____ Supplied information
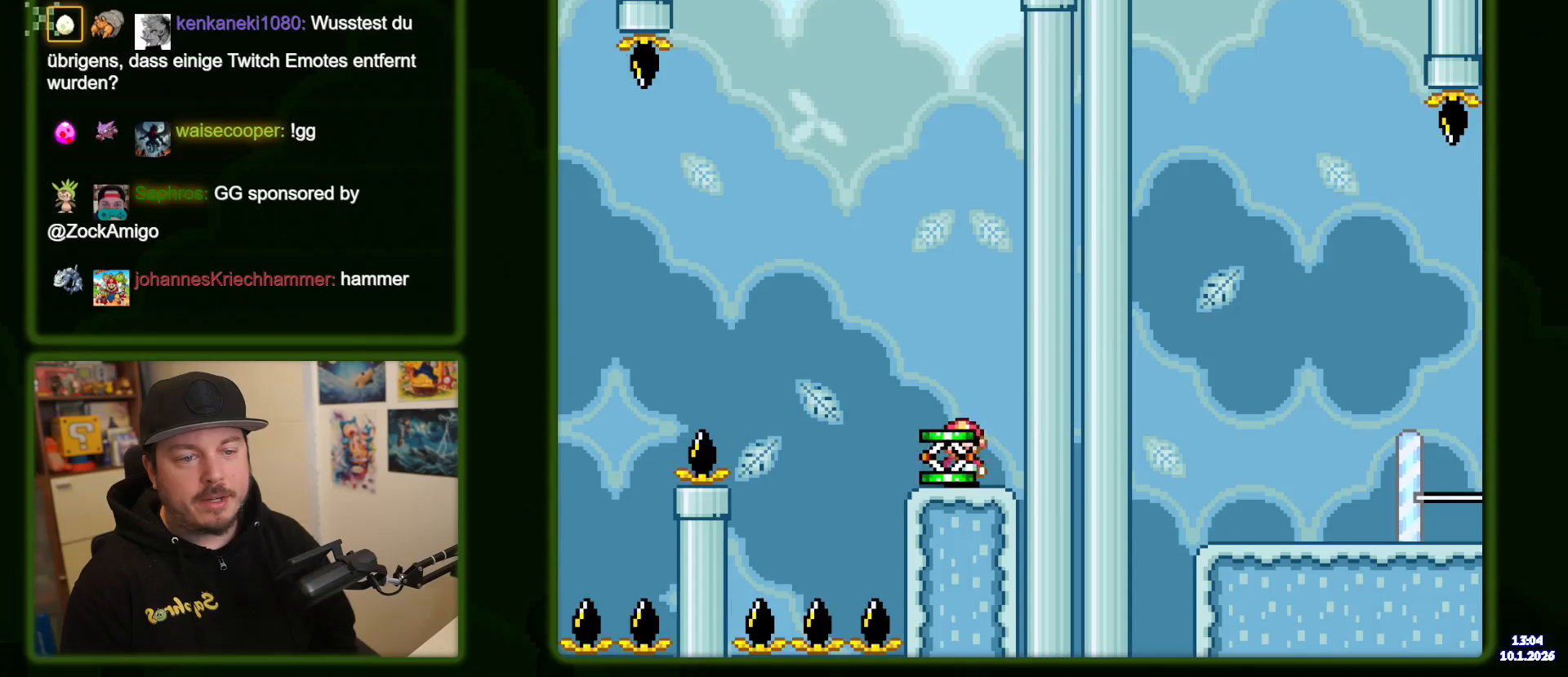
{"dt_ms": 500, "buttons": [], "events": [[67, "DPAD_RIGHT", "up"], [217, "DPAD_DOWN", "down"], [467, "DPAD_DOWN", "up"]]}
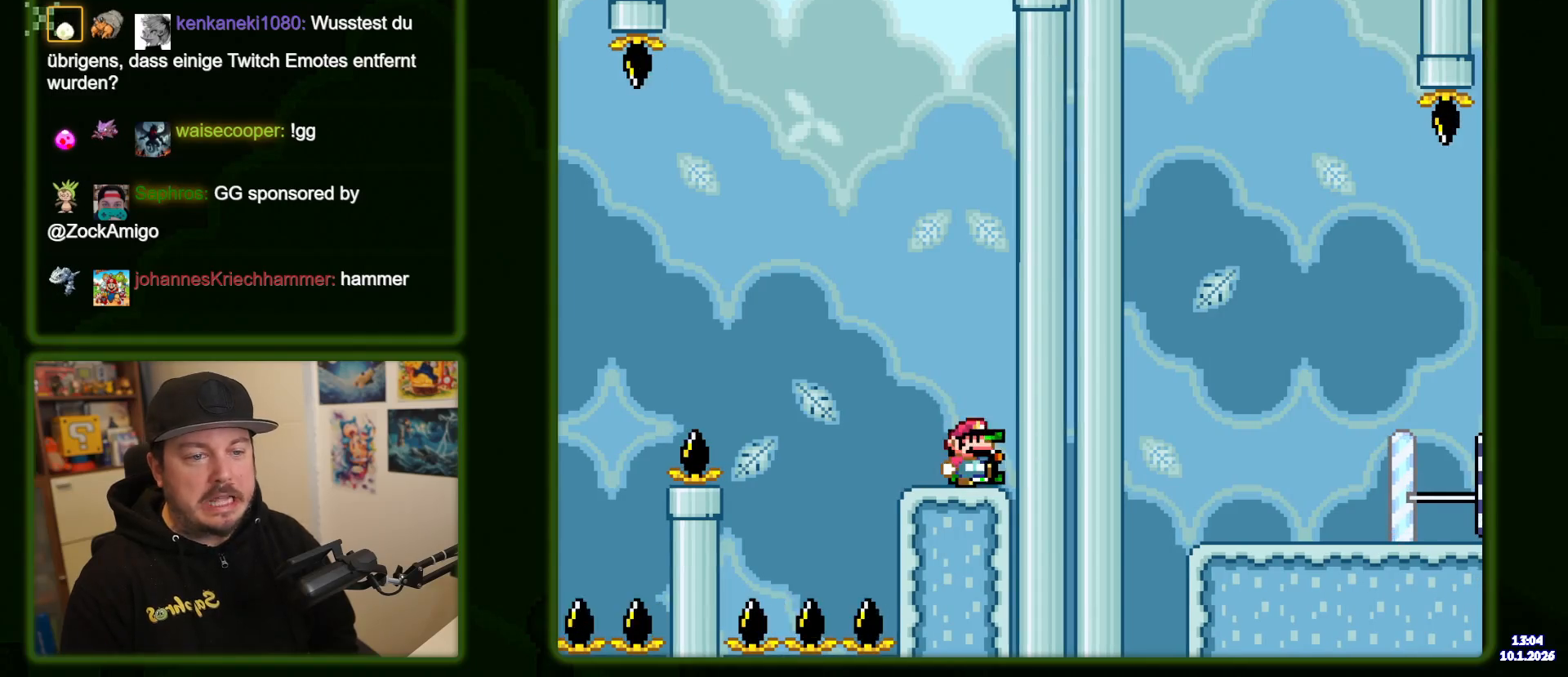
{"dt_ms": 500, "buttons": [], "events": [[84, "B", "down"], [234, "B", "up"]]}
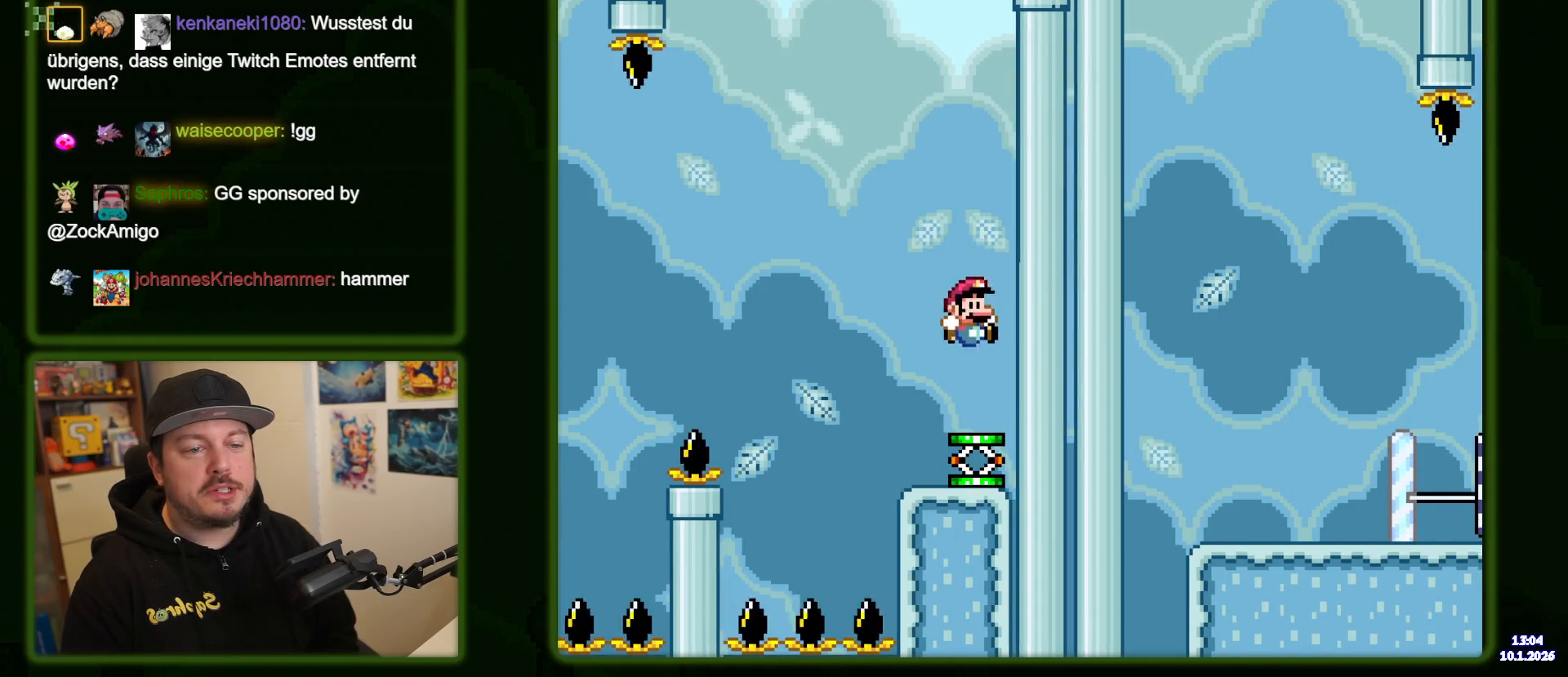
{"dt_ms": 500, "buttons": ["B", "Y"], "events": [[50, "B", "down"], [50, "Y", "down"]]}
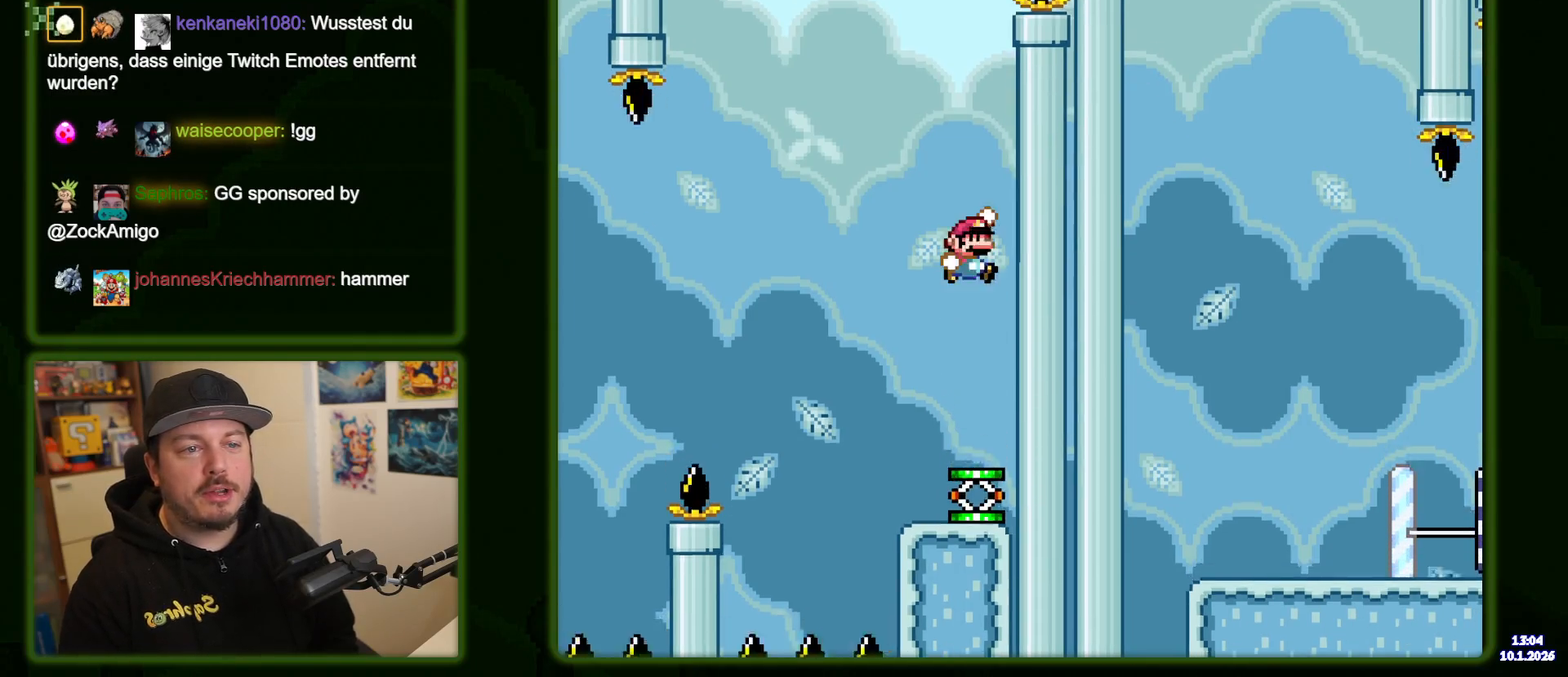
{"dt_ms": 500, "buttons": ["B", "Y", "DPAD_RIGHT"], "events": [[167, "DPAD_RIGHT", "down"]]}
________
◆ **Exercise aim**:
Type the lines above out again exactly as they appear, skipping every picture.

◆ **Output for this task**:
{"dt_ms": 500, "buttons": [], "events": [[67, "DPAD_RIGHT", "up"], [217, "DPAD_DOWN", "down"], [467, "DPAD_DOWN", "up"]]}
{"dt_ms": 500, "buttons": [], "events": [[84, "B", "down"], [234, "B", "up"]]}
{"dt_ms": 500, "buttons": ["B", "Y"], "events": [[50, "B", "down"], [50, "Y", "down"]]}
{"dt_ms": 500, "buttons": ["B", "Y", "DPAD_RIGHT"], "events": [[167, "DPAD_RIGHT", "down"]]}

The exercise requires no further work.